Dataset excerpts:
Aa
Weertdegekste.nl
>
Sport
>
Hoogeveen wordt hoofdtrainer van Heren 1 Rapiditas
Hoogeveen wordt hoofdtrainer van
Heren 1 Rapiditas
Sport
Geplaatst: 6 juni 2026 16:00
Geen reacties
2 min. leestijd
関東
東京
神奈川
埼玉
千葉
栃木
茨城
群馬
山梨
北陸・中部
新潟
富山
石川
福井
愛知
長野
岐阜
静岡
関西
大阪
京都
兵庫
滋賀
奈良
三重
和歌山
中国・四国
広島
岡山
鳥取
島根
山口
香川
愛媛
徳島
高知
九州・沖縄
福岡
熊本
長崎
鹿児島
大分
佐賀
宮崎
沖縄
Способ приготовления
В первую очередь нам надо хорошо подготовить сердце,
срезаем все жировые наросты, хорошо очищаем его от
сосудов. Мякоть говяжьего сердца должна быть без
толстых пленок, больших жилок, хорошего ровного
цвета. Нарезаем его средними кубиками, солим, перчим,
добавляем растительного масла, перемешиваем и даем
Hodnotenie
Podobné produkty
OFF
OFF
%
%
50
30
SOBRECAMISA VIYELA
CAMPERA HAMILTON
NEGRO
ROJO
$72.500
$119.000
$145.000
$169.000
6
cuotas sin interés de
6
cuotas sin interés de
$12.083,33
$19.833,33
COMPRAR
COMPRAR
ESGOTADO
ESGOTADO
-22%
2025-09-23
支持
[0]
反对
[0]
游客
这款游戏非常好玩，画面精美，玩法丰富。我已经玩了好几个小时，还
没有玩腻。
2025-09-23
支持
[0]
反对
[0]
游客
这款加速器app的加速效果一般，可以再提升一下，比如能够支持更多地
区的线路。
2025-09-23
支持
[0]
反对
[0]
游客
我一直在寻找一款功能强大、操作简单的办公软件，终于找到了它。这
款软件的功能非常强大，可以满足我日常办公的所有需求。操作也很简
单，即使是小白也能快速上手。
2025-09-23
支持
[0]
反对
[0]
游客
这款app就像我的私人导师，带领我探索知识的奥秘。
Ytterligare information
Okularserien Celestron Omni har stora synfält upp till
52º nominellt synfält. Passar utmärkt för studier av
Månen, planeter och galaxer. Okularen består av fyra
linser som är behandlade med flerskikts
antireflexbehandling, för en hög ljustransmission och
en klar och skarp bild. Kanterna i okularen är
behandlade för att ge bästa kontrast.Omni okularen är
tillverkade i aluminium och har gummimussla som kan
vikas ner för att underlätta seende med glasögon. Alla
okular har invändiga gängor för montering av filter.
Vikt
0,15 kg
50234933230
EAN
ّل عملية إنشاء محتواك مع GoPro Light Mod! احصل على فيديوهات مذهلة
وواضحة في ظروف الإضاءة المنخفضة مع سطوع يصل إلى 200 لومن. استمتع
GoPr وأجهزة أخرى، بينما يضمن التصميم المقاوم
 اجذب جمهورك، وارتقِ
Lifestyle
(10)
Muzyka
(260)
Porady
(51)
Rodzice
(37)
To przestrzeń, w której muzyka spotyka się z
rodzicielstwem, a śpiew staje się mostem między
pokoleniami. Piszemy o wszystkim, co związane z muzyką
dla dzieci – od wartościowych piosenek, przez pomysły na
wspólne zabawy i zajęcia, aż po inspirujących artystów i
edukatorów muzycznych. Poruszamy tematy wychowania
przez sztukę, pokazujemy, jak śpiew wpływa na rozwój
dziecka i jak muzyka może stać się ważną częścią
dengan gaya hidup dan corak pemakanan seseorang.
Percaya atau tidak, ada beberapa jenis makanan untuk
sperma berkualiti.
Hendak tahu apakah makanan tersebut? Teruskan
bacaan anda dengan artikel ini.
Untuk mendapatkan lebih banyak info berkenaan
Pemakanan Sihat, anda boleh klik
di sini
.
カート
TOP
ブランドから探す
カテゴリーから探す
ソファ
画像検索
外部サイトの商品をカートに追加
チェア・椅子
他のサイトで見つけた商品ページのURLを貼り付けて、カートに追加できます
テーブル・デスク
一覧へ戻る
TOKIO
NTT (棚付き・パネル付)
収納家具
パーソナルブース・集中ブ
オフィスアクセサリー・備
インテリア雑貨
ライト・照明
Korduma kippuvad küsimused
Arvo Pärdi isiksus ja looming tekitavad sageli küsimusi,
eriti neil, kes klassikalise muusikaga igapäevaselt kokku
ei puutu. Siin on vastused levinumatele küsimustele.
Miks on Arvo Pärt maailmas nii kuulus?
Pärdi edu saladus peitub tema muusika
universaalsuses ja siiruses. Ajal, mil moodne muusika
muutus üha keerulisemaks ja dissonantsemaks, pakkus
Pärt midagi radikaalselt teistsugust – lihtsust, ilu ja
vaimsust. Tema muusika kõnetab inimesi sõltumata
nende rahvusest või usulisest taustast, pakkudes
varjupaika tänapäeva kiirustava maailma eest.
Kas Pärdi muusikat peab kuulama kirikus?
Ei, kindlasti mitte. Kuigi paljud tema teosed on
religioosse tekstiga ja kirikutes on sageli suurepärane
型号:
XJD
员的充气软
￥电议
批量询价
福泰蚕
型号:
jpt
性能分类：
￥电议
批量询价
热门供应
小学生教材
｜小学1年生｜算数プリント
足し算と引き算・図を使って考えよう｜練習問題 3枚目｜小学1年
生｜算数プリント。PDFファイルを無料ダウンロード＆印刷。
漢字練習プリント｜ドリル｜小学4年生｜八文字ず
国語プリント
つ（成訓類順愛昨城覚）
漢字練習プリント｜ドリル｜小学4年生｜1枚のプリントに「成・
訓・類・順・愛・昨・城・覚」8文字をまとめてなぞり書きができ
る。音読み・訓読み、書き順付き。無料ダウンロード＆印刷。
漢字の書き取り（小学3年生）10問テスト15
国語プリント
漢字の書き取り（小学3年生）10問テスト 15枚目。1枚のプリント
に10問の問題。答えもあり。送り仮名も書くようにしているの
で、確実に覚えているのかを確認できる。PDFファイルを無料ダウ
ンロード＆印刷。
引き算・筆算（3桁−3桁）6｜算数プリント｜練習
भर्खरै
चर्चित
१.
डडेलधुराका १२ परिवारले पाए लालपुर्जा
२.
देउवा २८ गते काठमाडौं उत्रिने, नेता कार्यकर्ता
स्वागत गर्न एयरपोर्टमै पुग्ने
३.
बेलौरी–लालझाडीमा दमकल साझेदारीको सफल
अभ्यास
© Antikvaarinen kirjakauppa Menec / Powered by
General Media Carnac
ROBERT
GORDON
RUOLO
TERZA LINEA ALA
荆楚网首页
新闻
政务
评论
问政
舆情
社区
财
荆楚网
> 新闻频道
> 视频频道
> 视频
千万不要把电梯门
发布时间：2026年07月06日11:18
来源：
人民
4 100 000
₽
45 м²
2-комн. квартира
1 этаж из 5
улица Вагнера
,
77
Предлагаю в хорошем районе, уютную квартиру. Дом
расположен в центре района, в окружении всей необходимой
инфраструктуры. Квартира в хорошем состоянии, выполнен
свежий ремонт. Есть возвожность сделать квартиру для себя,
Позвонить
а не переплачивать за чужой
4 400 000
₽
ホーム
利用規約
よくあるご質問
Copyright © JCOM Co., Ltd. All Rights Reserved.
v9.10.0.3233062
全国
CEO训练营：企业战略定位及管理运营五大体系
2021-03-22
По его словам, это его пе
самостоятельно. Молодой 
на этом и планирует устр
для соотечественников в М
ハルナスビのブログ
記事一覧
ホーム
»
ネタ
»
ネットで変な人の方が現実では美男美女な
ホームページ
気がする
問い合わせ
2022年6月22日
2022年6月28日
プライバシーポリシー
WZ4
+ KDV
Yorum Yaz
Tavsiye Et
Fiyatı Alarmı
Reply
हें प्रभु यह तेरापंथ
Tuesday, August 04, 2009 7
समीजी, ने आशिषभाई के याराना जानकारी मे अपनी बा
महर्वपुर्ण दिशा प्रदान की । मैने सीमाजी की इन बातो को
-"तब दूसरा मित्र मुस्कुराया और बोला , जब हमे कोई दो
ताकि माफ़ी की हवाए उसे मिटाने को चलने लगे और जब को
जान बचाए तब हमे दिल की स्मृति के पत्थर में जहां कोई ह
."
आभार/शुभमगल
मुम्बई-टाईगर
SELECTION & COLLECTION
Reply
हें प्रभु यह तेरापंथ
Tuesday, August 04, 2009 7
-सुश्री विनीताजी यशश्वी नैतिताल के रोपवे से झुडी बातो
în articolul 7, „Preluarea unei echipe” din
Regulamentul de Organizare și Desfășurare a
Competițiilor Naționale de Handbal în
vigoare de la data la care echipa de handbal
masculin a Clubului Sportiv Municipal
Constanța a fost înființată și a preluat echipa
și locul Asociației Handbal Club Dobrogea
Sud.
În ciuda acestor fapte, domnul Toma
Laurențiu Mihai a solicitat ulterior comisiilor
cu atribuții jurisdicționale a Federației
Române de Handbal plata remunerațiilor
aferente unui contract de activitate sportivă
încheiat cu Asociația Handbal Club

_Instructions for the task_:
Search the entries for the string "behandlade" and return each line where it turns up.

_Your response_:
linser som är behandlade med flerskikts
behandlade för att ge bästa kontrast.Omni okularen är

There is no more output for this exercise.